(Activity):
Please reproduce the Vierling v. Binder case summary below in full, word for word.

(Excerpt provided)

Vierling v. Binder

Decision Date10 April 1901
PartiesAUGUSTA VIERLING v. GEORGE J. BINDER, Appellant
CourtIowa Supreme Court

Appeal from Des Moines District Court.--HON W. S. WITHROW, Judge.

ACTION for breach of promise of marriage. Defendant denies generally and alleges special facts tending to show that he never agreed to marry the plaintiff. Verdict for plaintiff for $ 2,000. On defendant's motion for a new trial the court remitted a portion of the verdict, and rendered judgment for $ 1,300. Defendant appeals.

Affirmed.

Dodge & Dodge for appellant.

Seerley & Clark for appellee.

OPINION

MCCLAIN, J.

(End Excerpt provided)
(Records provided)

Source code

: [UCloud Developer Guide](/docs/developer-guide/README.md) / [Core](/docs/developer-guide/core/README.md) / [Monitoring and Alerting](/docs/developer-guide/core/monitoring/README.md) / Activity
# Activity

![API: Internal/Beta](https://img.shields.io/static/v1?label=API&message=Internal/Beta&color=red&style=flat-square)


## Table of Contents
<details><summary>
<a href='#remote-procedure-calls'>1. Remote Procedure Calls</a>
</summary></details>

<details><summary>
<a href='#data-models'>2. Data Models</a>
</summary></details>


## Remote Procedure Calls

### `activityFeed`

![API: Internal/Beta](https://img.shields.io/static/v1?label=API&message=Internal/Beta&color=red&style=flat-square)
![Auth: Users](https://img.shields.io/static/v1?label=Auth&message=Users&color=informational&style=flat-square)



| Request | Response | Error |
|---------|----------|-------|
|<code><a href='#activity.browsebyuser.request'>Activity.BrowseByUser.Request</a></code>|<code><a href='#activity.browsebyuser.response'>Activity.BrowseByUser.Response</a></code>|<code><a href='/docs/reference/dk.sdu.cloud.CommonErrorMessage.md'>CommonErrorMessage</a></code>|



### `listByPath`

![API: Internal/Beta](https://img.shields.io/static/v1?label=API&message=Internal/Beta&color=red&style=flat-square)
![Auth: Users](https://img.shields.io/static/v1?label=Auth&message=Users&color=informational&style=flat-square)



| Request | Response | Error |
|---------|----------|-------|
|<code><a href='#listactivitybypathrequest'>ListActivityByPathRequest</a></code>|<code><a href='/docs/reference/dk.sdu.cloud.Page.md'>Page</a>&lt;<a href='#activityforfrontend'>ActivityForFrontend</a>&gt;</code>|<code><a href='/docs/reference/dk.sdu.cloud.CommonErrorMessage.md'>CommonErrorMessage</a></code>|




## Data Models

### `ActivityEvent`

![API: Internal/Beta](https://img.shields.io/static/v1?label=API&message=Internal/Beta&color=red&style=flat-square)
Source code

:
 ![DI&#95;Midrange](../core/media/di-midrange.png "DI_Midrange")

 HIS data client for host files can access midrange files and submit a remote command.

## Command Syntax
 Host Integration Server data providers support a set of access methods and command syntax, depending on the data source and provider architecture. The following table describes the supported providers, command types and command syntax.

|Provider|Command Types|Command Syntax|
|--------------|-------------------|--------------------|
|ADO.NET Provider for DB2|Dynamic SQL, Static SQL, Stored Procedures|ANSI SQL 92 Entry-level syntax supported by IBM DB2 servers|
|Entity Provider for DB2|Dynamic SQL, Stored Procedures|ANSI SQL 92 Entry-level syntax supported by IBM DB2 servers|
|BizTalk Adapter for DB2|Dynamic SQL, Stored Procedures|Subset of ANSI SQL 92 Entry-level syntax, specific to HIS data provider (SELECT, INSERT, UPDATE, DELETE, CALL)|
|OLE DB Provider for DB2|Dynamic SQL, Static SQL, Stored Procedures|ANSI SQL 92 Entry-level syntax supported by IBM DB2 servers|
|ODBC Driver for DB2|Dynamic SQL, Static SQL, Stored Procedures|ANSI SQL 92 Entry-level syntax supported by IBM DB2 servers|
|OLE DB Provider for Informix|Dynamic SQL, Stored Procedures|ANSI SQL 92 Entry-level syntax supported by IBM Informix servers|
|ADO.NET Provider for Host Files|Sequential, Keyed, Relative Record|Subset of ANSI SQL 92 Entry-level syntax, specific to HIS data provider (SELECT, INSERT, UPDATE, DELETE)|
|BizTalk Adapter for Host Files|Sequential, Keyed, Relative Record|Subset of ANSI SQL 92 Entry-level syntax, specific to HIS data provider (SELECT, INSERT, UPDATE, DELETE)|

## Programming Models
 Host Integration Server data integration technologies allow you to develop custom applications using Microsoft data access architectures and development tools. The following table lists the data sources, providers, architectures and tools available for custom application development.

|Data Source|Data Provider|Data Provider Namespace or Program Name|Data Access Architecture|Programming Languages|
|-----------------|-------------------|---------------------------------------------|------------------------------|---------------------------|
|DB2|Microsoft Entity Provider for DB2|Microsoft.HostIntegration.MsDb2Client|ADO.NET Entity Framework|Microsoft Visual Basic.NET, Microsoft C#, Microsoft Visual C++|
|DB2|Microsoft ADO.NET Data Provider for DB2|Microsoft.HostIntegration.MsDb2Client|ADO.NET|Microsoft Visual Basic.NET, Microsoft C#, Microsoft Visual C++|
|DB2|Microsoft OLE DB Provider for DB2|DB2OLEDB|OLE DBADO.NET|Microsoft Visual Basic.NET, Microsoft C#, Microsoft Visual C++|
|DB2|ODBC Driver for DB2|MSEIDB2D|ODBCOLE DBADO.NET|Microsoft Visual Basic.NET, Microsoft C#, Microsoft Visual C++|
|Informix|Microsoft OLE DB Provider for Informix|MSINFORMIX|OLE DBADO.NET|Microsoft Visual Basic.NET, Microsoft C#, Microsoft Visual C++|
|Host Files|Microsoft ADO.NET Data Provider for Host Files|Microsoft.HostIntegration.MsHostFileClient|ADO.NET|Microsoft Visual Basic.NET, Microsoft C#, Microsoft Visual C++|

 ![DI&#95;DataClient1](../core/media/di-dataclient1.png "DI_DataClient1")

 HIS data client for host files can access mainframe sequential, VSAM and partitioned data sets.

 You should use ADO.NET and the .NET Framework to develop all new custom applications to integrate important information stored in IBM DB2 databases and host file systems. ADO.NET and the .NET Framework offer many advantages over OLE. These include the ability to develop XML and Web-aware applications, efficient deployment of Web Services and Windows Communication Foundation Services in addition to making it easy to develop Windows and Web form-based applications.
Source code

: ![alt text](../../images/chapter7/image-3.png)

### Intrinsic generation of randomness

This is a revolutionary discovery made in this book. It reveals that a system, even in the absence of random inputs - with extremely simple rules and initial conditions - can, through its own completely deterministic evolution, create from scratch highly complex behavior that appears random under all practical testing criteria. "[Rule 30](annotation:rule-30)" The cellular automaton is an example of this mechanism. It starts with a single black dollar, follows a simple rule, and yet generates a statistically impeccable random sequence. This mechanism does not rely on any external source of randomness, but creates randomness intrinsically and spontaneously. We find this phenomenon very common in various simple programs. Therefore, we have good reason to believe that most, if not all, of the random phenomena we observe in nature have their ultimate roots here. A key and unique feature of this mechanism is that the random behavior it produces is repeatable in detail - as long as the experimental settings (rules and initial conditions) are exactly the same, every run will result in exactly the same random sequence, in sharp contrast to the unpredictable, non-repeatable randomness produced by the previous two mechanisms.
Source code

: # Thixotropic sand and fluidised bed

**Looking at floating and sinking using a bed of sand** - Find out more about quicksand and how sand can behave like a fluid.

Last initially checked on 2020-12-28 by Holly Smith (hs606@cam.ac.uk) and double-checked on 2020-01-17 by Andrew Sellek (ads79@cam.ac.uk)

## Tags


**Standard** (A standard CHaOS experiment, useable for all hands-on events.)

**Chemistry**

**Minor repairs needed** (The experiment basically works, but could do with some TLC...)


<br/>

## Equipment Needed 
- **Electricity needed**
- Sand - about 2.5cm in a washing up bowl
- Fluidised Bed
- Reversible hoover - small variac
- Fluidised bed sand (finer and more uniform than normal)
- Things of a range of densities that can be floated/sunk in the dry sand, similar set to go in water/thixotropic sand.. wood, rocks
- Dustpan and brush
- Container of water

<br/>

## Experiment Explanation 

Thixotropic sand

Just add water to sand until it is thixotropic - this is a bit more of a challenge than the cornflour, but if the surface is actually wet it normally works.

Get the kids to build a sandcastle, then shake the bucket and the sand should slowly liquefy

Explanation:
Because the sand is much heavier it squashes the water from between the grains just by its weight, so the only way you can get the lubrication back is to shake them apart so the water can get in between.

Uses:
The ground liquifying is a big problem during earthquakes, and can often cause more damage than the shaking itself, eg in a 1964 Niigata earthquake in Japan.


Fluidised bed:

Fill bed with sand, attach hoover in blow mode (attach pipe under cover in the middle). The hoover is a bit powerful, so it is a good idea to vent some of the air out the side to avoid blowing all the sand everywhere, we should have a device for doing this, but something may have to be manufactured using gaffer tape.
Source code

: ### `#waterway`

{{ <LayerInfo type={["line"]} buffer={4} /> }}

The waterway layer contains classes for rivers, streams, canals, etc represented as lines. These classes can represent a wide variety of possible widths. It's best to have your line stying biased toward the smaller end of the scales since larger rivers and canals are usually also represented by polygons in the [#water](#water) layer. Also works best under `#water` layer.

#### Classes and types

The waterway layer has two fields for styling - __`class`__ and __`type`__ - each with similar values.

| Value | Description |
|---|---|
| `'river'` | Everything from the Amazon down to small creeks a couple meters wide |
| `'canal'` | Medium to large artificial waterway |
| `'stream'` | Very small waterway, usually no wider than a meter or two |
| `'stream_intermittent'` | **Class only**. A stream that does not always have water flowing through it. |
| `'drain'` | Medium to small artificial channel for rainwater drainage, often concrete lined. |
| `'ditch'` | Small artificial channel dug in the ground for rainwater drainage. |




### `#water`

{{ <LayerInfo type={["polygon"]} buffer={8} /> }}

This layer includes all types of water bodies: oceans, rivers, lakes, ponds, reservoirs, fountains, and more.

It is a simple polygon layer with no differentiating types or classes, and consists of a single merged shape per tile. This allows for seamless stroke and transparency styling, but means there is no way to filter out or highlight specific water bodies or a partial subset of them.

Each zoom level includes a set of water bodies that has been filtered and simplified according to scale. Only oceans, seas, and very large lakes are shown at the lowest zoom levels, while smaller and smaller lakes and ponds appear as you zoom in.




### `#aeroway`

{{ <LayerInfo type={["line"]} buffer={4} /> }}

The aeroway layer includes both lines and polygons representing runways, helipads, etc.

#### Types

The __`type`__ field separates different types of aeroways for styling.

(End Records provided)

(Finished exercise):
Vierling v. Binder

Decision Date10 April 1901
PartiesAUGUSTA VIERLING v. GEORGE J. BINDER, Appellant
CourtIowa Supreme Court

Appeal from Des Moines District Court.--HON W. S. WITHROW, Judge.

ACTION for breach of promise of marriage. Defendant denies generally and alleges special facts tending to show that he never agreed to marry the plaintiff. Verdict for plaintiff for $ 2,000. On defendant's motion for a new trial the court remitted a portion of the verdict, and rendered judgment for $ 1,300. Defendant appeals.

Affirmed.

Dodge & Dodge for appellant.

Seerley & Clark for appellee.

OPINION

MCCLAIN, J.